WORK INSTRUCTIONS - Dropping every picture, set down exactly the lines in the entries below, starting with the line with "index dip: (1624, 1411)" and going on through the line with "middle pip: (505, 725)".

EXTRACTED ENTRIES -
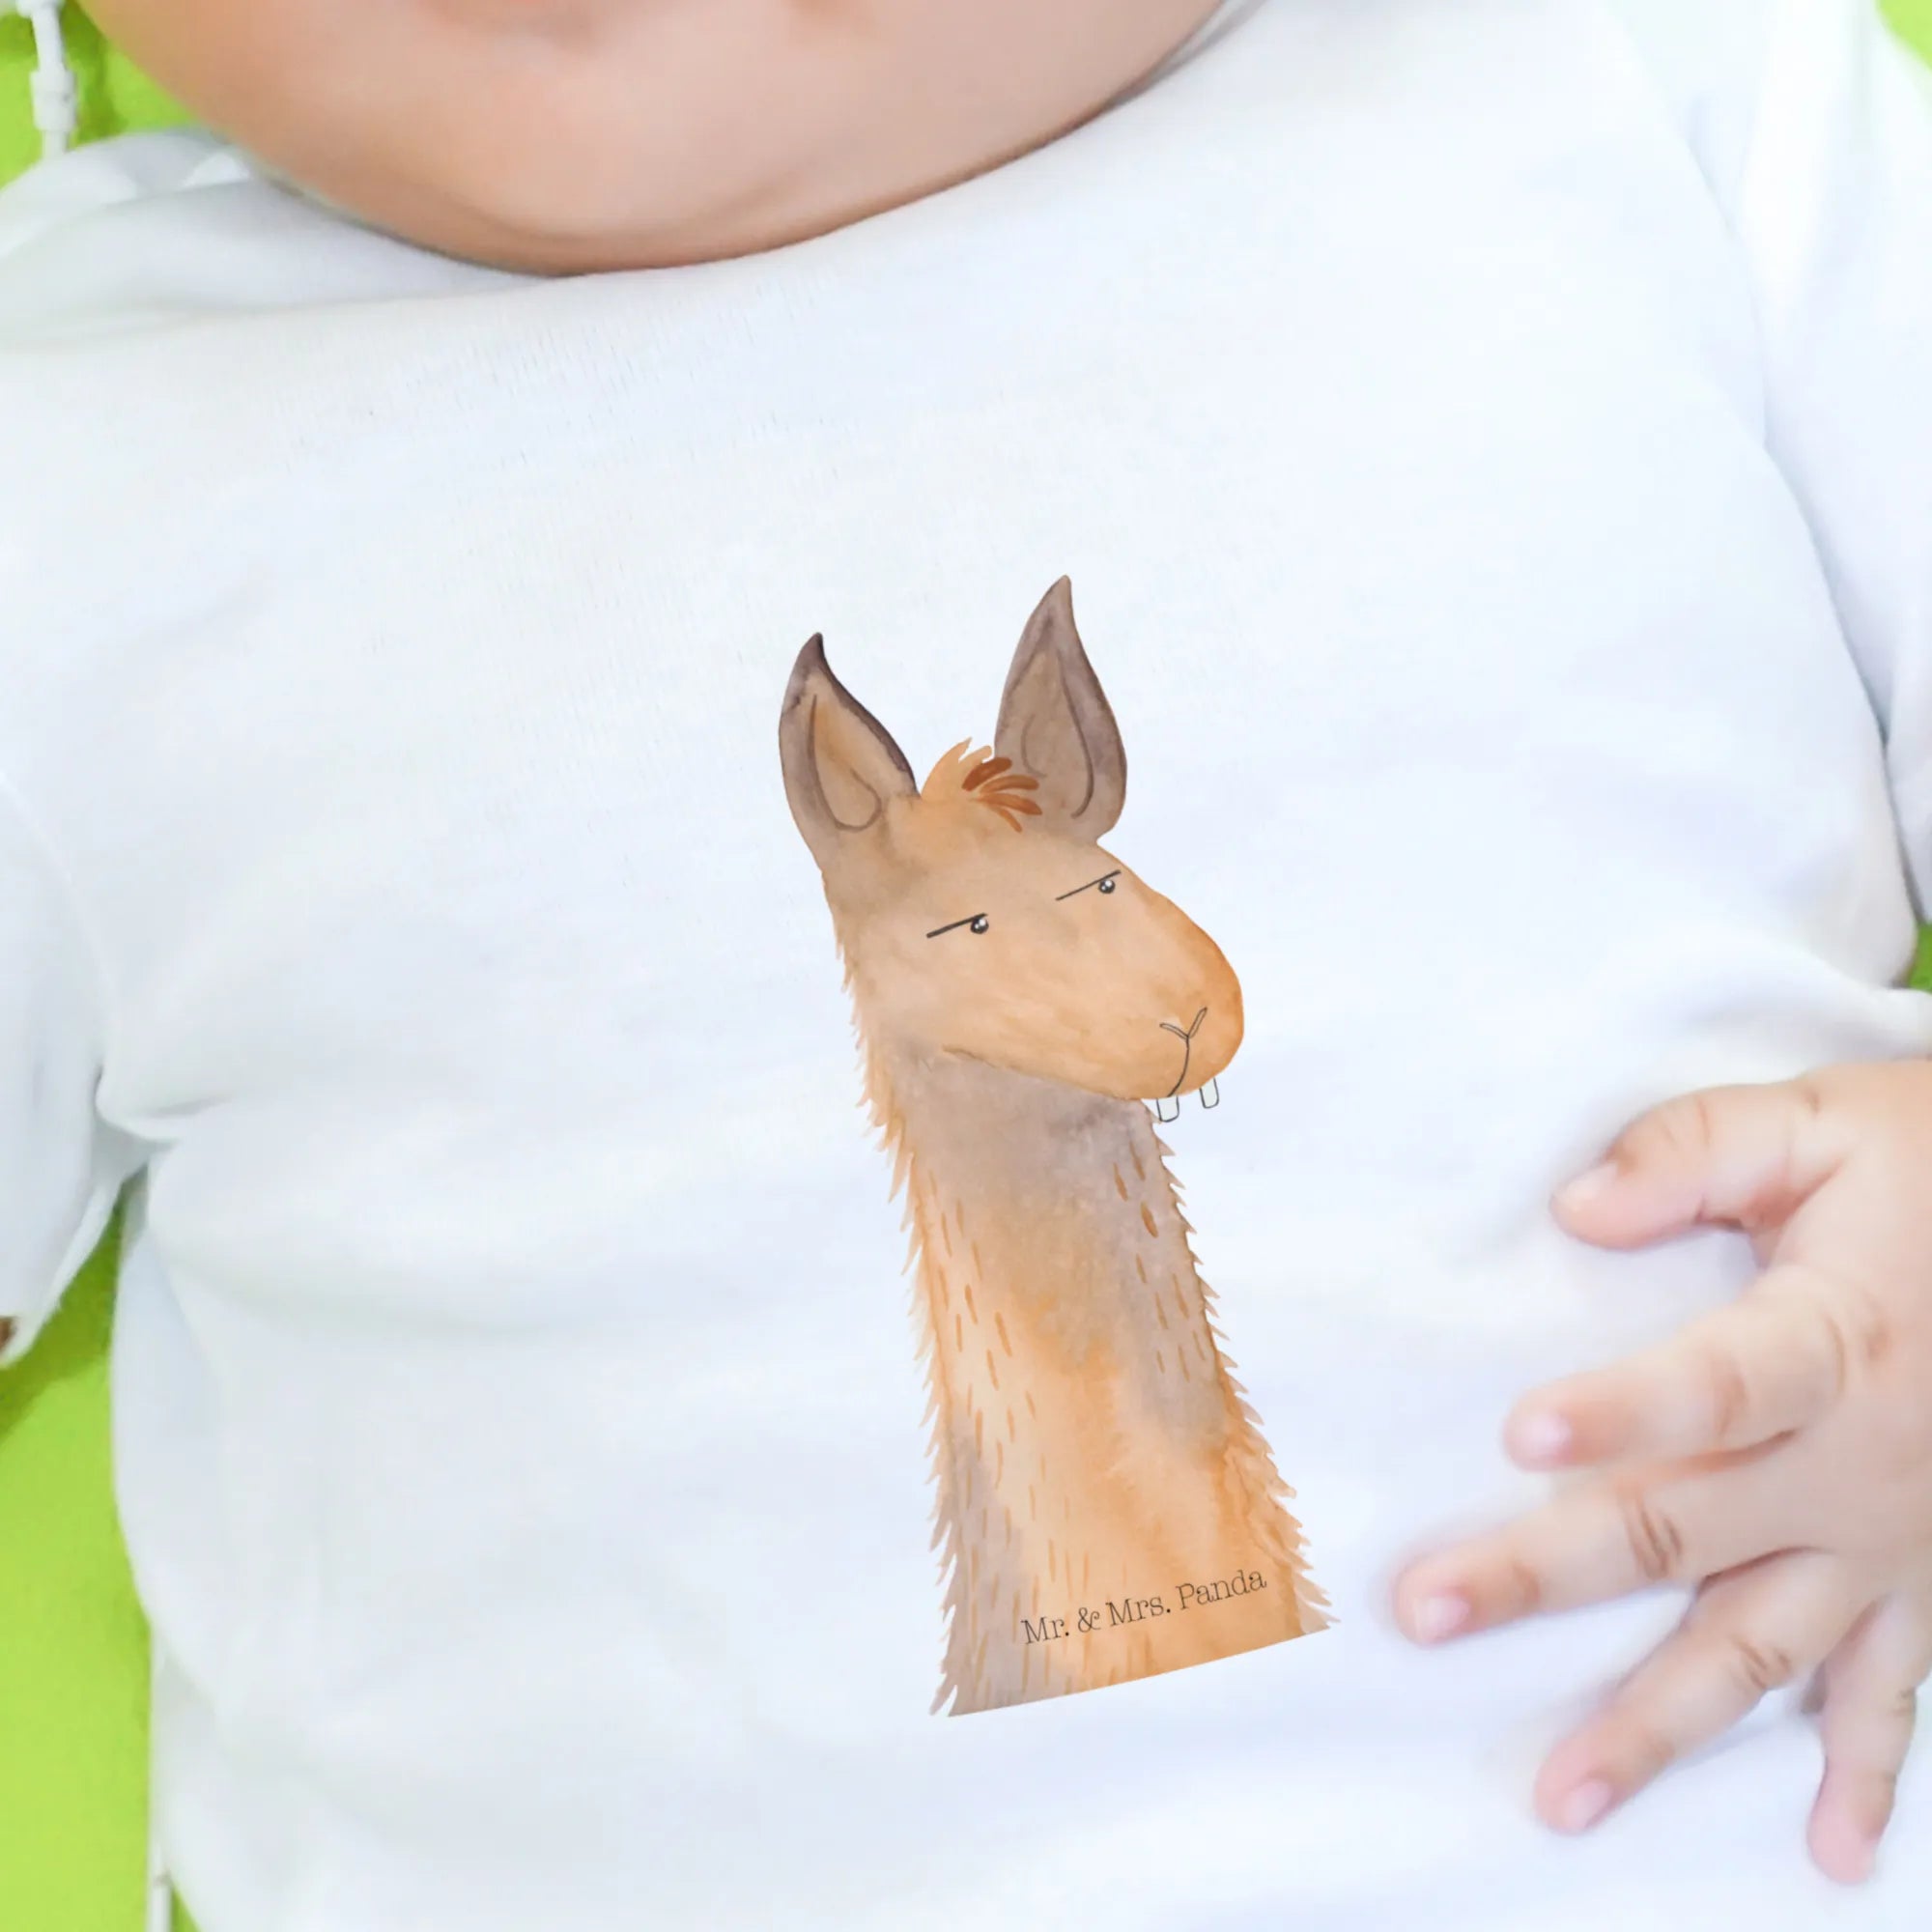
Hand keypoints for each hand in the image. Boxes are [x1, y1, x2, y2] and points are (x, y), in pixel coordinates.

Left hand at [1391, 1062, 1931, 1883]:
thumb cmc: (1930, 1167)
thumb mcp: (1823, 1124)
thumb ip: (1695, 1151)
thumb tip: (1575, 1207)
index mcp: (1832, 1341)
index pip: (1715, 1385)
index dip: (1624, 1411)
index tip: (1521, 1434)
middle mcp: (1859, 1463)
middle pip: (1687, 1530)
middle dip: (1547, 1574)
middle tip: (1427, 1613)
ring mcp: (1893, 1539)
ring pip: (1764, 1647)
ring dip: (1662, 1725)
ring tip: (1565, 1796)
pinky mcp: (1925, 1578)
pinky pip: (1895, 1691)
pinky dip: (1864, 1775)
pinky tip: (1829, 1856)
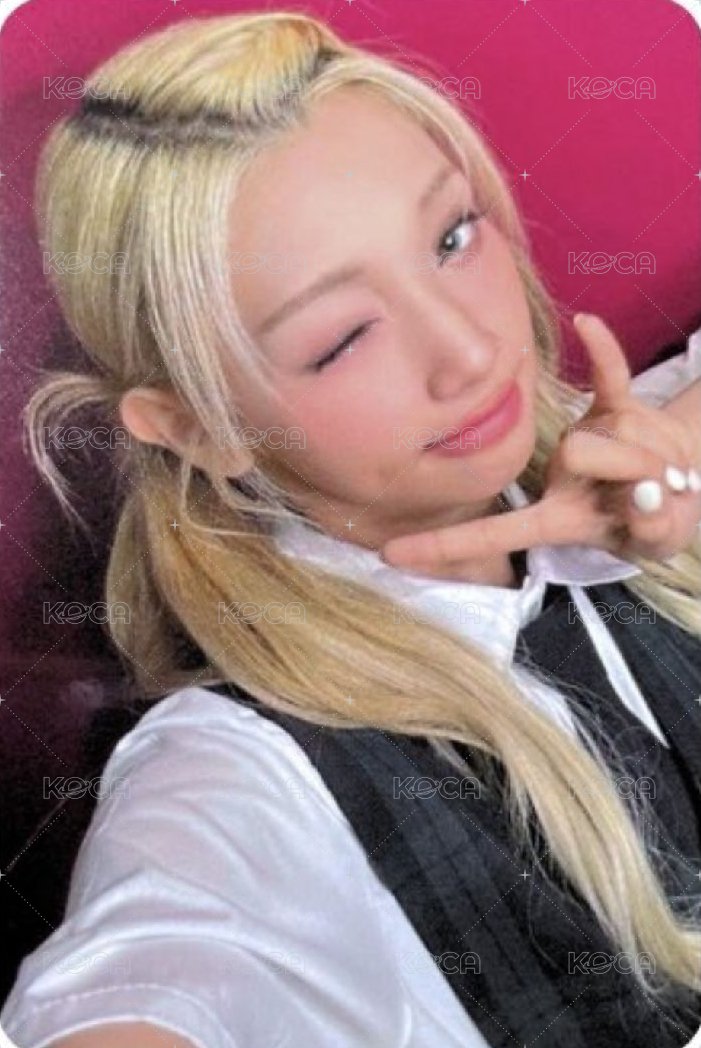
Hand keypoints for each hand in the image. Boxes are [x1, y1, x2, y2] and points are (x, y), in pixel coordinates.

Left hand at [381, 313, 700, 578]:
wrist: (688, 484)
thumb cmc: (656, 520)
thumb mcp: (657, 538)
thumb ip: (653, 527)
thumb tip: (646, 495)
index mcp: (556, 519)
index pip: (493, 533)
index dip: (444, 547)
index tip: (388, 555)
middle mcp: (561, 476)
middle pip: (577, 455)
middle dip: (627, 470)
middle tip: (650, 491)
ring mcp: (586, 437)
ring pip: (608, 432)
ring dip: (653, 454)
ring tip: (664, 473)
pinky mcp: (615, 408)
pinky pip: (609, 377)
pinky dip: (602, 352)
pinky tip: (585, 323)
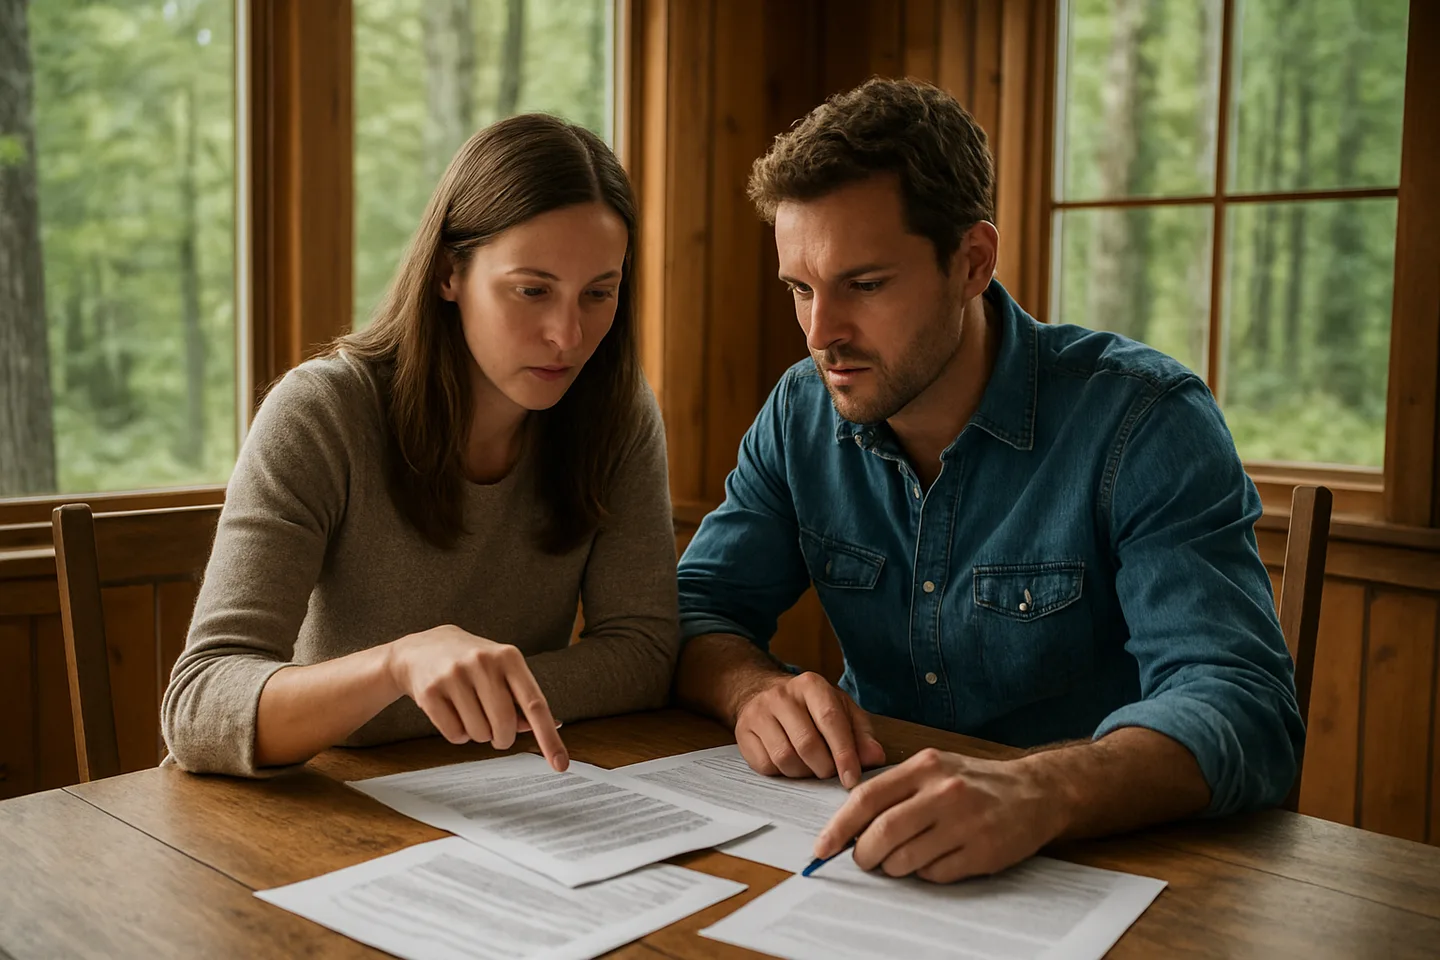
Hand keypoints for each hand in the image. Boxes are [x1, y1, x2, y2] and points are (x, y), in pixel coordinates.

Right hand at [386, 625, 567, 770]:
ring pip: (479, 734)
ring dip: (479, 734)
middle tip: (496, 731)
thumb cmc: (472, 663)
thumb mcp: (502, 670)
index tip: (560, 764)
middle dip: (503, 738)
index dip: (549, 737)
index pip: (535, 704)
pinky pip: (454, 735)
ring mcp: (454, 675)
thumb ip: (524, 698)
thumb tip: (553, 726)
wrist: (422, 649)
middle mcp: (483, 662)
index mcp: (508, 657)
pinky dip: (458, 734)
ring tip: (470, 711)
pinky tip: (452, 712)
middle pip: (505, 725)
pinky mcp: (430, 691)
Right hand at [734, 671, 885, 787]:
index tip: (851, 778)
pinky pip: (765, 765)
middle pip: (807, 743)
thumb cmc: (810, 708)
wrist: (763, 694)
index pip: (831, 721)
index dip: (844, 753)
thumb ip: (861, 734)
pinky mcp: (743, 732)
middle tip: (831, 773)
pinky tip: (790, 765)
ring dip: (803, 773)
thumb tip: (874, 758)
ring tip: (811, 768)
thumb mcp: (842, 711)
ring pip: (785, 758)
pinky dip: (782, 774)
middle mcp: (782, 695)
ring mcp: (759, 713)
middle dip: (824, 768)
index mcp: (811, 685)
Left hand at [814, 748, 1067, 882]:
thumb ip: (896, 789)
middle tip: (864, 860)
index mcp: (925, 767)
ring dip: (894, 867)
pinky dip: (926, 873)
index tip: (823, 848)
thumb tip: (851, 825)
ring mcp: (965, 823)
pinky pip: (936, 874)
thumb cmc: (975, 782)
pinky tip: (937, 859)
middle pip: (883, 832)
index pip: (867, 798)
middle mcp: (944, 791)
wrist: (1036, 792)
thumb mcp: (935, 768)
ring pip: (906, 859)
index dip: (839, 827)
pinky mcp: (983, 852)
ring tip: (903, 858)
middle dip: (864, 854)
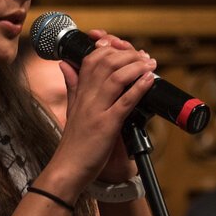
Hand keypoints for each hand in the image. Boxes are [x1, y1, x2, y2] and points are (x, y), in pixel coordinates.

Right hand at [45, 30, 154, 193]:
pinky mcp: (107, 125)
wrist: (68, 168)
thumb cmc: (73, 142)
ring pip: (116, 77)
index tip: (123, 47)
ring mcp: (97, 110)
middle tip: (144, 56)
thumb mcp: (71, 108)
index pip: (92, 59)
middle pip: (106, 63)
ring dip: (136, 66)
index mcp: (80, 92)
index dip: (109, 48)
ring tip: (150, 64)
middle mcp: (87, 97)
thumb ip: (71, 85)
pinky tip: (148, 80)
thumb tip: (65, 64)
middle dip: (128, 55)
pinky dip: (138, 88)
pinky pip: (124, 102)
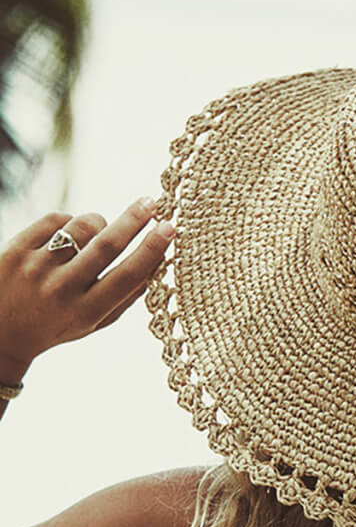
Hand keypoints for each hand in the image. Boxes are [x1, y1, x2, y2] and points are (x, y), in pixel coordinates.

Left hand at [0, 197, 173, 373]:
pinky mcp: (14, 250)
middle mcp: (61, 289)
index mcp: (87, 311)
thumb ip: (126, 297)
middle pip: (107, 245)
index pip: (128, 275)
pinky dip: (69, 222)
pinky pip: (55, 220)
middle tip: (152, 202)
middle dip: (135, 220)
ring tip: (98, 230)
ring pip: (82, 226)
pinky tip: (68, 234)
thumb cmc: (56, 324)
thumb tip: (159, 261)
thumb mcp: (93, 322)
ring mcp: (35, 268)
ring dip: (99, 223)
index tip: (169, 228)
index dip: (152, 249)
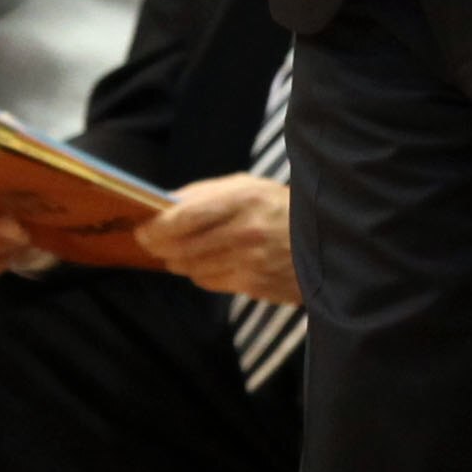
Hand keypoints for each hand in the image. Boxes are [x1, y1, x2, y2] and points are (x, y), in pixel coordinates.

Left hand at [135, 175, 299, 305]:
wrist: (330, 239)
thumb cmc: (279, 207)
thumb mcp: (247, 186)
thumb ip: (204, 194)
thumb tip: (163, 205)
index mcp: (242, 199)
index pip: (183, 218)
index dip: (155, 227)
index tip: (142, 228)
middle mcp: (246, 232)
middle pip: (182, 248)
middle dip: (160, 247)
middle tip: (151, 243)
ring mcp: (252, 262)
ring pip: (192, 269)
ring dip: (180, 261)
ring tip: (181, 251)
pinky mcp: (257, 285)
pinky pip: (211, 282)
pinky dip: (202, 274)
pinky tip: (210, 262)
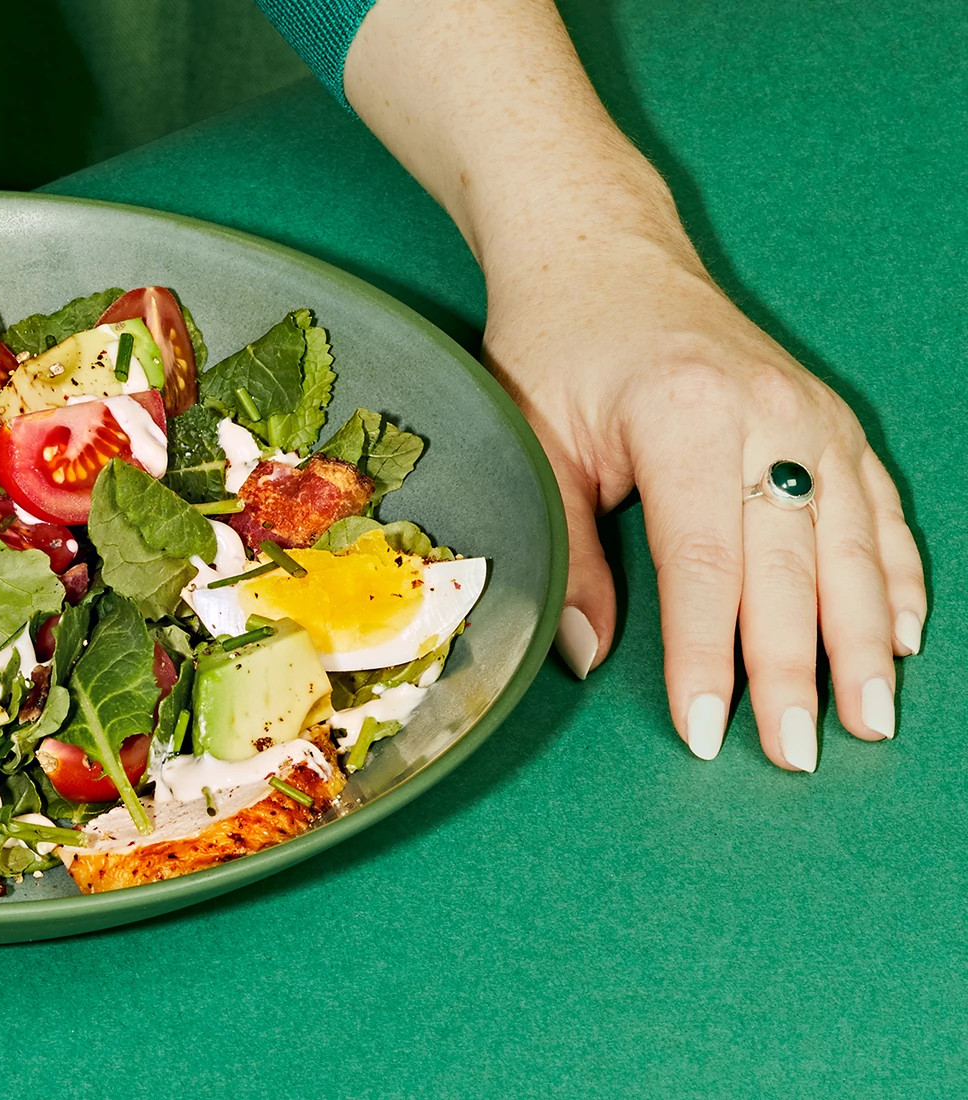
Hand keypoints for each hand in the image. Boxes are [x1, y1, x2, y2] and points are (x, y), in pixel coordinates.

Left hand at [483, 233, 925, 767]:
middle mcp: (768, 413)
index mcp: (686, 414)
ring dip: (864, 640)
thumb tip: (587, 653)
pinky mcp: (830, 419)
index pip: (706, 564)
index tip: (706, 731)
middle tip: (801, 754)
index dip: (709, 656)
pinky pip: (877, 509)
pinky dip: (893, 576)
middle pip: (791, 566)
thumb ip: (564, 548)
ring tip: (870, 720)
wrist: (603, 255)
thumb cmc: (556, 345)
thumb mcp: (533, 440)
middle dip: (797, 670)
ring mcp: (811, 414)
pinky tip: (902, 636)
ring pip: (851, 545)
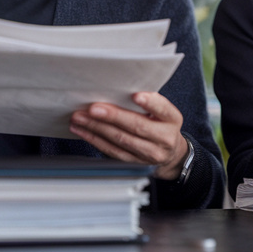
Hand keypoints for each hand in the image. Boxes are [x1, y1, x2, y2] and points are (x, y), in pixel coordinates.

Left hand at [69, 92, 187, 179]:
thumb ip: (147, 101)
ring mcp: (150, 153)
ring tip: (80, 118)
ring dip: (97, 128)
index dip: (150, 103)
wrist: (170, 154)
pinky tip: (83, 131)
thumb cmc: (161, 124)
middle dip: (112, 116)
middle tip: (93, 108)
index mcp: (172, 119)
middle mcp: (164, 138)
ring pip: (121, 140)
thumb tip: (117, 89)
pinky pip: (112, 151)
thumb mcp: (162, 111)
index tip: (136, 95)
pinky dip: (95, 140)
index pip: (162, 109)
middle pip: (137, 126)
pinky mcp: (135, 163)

SOLUTION TO THIS PROBLEM -
index dip: (1624, 1411)
index tip: (1521, 1434)
middle mcp: (1859, 1463)
middle pip: (1687, 1530)
middle dip: (1547, 1574)
middle tip: (1427, 1613)
ring mcp: (1893, 1539)
ring pip: (1764, 1647)
ring dip: (1662, 1725)
ring tip: (1565, 1796)
pinky mcp: (1925, 1578)
pinky pip: (1895, 1691)
pinky dip: (1864, 1775)
pinky tip: (1829, 1856)
Hand keypoints for each hand in the image. Boxes are [x1, y1, x2, y2] and points are (x, y), in pixel coordinates.

Left hand at [381, 313, 700, 578]:
wrist: (688, 484)
thumb cmc: (656, 520)
thumb mcp: (657, 538)
thumb ip: (653, 527)
thumb tip: (646, 495)
index mcp: (556, 519)
index pip: (493, 533)
index dip: (444, 547)
index tip: (388, 555)
middle mcp: (561, 476)
middle pip: (577, 455)
middle dip: (627, 470)
middle tip: (650, 491)
ring mcp: (586, 437)
ring pip: (608, 432)
ring dip: (653, 454)
ring tip: (664, 473)
pinky mcp: (615, 408)
pinky pip: (609, 377)
pinky dip: (602, 352)
pinky tip: (585, 323)
Hand keypoints for each hand in the image. Boxes are [x1, y1, x2, y2] and points are (x, y), in pixel coordinates.

Right hand at [386, 625, 567, 770]:
ring pip: (479, 734)
ring dip: (479, 734)
middle tip: (496, 731)
thumb cmc: (472, 663)
thumb mcp: (502, 670)
index tip: (560, 764)
middle dip: (503, 738)
index dip: (549, 737)
index pip: (535, 704)
pinky pip: (454, 735)
ring mcp: (454, 675)
thumb ip: (524, 698)
thumb tip: (553, 726)
wrist: (422, 649)
middle mcp: (483, 662)
index mcp: (508, 657)
pinky dip: (458, 734)
ring tip: (470, 711)
pinky tip: (452, 712)
middle pip: (505, 725)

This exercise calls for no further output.